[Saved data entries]
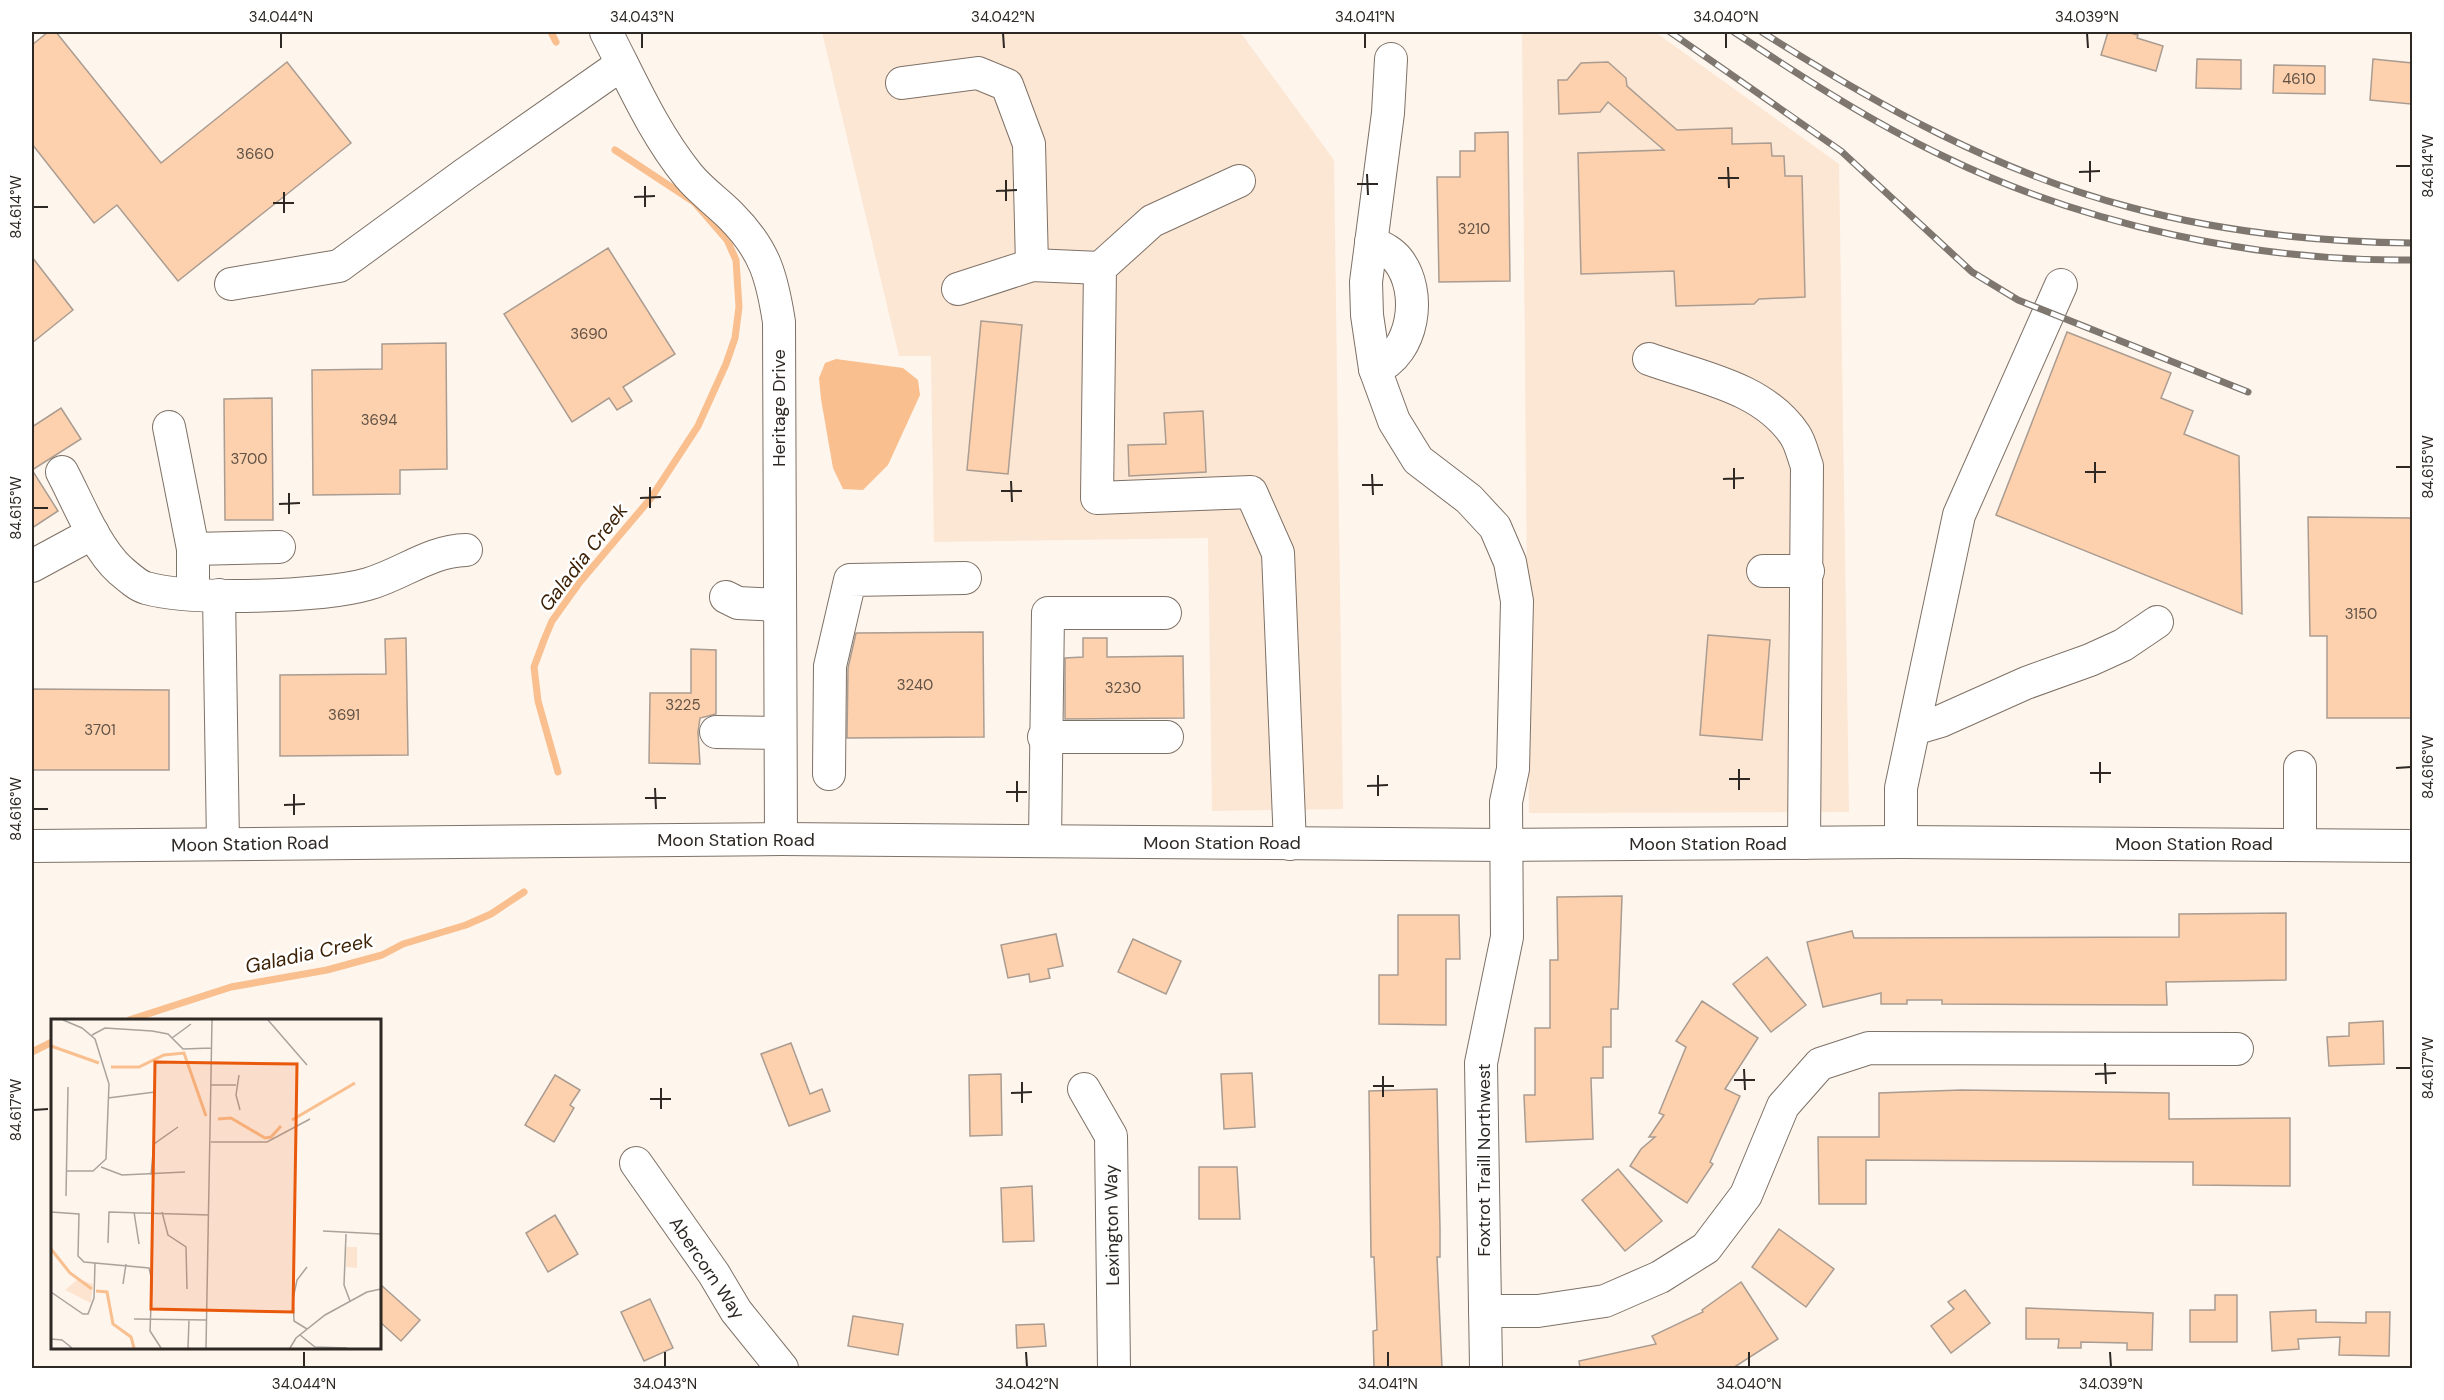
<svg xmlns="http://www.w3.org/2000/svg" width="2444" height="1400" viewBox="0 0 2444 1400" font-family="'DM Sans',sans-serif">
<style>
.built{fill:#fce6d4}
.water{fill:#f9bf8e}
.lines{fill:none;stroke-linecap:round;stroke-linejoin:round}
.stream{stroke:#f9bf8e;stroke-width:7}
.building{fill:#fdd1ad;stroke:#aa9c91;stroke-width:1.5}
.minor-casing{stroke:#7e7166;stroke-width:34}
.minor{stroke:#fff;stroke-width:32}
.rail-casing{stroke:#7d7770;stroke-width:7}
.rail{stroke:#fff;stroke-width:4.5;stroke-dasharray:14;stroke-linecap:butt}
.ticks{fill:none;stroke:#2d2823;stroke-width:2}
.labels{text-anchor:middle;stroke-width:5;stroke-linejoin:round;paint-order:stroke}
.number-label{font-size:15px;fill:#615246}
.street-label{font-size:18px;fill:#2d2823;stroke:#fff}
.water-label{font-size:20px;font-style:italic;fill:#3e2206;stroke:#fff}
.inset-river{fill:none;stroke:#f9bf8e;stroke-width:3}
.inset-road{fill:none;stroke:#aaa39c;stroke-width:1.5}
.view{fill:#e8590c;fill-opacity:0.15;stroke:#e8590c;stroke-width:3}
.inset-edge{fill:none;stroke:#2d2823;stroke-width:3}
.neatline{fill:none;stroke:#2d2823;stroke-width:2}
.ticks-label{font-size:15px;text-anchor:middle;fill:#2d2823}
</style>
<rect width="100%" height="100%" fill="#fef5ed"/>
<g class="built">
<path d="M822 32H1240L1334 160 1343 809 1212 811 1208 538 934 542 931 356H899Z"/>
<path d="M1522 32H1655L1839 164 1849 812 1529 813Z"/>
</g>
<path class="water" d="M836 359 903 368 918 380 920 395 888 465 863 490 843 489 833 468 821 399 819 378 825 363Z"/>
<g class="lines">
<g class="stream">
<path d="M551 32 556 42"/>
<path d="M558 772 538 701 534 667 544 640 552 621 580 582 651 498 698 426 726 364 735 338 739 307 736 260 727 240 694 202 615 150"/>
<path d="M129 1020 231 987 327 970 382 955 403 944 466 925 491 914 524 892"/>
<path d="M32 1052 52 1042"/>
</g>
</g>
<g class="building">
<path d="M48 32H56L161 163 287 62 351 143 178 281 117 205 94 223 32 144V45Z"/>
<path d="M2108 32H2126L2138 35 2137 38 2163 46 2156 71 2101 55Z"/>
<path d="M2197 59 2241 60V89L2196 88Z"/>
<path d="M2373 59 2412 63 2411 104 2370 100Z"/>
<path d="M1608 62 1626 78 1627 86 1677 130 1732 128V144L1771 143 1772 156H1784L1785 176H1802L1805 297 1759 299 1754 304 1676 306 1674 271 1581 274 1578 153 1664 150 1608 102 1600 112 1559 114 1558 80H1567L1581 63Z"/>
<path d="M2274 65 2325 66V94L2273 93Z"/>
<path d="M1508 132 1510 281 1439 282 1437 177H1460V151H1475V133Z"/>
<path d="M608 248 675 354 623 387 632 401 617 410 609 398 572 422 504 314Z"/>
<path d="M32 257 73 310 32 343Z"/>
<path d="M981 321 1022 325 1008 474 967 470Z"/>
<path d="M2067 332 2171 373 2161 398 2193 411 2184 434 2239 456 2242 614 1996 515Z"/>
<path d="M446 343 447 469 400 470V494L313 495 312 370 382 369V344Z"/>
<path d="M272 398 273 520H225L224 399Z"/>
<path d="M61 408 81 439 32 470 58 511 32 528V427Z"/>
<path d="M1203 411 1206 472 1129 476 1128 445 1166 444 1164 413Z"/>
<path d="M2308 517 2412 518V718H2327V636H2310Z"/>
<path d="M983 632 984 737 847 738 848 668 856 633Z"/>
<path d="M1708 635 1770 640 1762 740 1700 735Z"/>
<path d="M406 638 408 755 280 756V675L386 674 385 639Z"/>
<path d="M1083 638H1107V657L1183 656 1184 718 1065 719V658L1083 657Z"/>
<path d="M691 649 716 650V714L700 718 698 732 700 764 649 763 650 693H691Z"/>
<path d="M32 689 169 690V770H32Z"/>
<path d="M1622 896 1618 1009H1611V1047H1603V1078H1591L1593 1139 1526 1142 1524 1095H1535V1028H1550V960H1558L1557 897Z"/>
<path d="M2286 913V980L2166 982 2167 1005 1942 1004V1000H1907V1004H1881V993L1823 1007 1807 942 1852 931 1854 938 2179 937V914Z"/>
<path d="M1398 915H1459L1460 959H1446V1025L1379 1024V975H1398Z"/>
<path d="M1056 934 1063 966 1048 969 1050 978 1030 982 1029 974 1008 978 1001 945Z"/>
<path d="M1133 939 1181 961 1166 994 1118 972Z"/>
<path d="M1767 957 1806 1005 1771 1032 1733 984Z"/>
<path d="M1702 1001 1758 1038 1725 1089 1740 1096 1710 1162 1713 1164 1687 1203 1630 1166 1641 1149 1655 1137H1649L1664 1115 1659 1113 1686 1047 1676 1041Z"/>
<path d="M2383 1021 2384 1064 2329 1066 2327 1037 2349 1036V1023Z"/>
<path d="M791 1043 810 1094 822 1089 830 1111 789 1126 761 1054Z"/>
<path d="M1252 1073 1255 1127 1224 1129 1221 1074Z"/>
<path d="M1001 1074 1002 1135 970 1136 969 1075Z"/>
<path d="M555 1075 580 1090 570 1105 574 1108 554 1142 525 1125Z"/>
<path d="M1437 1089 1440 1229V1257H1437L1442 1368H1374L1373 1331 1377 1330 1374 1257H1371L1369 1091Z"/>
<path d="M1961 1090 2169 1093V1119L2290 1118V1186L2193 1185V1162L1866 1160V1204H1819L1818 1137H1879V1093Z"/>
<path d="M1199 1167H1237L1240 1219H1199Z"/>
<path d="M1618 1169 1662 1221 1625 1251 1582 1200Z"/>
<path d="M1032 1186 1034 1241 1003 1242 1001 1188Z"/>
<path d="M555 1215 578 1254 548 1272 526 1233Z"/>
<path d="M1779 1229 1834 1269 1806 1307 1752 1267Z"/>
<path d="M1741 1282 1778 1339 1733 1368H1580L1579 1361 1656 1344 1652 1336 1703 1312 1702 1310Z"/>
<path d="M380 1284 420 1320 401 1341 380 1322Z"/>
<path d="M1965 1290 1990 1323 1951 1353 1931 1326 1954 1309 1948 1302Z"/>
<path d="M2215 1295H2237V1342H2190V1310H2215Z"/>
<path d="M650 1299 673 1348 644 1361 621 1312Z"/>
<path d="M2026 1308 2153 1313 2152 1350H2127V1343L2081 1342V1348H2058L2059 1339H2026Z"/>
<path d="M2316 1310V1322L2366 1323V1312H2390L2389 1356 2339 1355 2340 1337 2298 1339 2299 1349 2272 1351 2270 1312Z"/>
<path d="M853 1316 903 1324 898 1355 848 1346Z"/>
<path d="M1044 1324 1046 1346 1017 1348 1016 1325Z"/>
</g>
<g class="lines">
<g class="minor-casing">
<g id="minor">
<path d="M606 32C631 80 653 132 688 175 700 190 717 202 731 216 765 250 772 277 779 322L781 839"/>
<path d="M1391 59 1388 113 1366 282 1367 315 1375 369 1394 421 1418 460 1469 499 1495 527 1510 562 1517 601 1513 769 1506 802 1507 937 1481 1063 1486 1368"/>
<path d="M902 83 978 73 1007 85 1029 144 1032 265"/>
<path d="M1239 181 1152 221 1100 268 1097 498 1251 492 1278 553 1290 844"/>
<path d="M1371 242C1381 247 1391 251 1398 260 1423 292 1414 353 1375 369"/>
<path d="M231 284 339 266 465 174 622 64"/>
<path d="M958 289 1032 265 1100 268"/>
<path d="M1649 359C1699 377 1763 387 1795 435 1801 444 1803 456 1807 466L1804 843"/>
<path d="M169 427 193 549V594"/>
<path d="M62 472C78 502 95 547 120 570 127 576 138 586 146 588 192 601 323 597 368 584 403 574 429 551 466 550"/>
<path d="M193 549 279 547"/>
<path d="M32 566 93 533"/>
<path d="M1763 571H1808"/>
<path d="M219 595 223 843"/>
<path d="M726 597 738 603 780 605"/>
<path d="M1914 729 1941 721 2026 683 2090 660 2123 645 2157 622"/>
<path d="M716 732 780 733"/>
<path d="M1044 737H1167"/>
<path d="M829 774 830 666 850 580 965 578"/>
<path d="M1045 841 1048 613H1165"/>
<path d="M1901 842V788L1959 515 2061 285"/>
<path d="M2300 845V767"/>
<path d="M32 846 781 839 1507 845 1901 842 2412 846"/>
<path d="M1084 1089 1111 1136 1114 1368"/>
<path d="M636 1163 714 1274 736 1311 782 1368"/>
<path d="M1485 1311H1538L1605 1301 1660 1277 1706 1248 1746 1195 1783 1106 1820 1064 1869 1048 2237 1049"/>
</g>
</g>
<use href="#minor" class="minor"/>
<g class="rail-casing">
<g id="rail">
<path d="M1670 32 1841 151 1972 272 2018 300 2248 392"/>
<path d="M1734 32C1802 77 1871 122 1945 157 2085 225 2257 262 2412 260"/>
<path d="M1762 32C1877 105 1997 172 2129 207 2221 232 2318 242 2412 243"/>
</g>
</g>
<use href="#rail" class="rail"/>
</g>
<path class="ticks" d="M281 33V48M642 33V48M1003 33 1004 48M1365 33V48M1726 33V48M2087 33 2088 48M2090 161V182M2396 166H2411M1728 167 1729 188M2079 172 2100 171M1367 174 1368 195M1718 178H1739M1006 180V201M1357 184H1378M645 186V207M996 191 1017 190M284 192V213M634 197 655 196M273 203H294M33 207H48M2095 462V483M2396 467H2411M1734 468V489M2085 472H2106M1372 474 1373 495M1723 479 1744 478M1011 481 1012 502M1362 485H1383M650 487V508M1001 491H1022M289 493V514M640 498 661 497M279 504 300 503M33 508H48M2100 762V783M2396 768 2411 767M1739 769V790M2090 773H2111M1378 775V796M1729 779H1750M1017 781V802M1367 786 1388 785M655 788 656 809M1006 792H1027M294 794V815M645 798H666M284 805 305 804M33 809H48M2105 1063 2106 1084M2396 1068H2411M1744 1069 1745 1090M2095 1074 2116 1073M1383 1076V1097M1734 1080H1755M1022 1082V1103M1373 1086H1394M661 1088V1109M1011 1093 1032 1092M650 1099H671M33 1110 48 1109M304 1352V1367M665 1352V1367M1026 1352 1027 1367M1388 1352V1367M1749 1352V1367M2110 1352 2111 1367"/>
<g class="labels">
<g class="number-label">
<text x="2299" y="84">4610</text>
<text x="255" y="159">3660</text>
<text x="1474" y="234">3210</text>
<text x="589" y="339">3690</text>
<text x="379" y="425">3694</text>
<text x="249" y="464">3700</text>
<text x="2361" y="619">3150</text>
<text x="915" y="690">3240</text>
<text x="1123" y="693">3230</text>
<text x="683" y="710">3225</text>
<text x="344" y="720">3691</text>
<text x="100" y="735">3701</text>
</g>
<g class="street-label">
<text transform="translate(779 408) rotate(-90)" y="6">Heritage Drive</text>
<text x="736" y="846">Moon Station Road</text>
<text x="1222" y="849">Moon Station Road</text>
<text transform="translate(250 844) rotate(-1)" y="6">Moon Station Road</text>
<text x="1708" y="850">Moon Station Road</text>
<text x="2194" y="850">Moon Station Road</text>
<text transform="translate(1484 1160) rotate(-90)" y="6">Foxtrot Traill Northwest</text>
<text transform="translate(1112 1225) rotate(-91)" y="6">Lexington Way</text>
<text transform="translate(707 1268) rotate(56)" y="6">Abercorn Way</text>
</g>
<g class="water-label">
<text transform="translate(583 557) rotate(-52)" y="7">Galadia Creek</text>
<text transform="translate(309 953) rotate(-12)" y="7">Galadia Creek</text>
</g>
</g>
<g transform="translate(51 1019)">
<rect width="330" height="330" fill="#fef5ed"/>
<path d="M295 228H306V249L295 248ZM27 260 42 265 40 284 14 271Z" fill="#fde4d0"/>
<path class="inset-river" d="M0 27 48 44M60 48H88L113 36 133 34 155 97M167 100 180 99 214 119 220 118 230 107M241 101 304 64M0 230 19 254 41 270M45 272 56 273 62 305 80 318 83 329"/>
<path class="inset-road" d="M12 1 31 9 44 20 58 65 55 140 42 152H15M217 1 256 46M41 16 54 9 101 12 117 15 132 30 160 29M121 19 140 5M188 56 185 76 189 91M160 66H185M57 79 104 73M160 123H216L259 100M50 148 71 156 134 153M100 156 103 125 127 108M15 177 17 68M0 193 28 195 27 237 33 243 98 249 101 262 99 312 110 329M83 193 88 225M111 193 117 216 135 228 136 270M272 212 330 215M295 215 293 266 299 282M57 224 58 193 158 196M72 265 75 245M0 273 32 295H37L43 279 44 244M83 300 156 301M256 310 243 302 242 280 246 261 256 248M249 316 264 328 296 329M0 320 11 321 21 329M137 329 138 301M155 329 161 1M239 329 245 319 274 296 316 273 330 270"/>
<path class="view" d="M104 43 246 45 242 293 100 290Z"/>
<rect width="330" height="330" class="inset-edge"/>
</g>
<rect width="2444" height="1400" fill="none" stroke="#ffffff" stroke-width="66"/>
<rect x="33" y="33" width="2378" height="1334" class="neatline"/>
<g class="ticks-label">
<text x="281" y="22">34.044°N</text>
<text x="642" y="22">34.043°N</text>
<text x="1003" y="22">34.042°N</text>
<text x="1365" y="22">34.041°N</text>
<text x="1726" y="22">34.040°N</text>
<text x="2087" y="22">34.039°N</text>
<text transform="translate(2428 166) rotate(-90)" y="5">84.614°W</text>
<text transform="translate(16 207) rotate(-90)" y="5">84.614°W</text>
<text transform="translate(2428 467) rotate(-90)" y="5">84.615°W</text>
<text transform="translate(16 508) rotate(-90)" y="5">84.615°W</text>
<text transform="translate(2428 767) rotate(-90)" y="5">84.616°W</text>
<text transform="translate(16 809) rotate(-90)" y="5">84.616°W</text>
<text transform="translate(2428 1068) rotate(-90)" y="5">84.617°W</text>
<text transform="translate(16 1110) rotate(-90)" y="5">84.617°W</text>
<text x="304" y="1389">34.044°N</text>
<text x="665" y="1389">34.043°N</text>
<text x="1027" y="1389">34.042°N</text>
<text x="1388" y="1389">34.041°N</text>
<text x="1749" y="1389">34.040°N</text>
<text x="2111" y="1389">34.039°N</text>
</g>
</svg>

**What the task asks:** The lines above that hold the string "linecap" are to be located and copied.

**Solution to this task:**
.lines{fill:none;stroke-linecap:round;stroke-linejoin:round}
.rail{stroke:#fff;stroke-width:4.5;stroke-dasharray:14;stroke-linecap:butt}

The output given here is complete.